## EXERCISE BRIEF
Rewrite the lines of all the items below as a single numbered list, leaving out any blank lines.

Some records
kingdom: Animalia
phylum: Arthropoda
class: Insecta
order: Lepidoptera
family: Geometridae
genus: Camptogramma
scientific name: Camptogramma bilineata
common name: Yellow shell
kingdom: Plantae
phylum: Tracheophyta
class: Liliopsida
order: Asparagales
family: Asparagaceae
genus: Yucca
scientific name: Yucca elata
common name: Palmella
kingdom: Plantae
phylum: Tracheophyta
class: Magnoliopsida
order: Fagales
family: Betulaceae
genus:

## PROBLEM SOLUTION
1. kingdom: Animalia
2. phylum: Arthropoda
3. class: Insecta
4. order: Lepidoptera
5. family: Geometridae
6. genus: Camptogramma
7. scientific name: Camptogramma bilineata
8. common name: Yellow shell
9. kingdom: Plantae
10. phylum: Tracheophyta
11. class: Liliopsida
12. order: Asparagales
13. family: Asparagaceae
14. genus: Yucca
15. scientific name: Yucca elata
16. common name: Palmella
17. kingdom: Plantae
18. phylum: Tracheophyta
19. class: Magnoliopsida
20. order: Fagales
21. family: Betulaceae
22. genus:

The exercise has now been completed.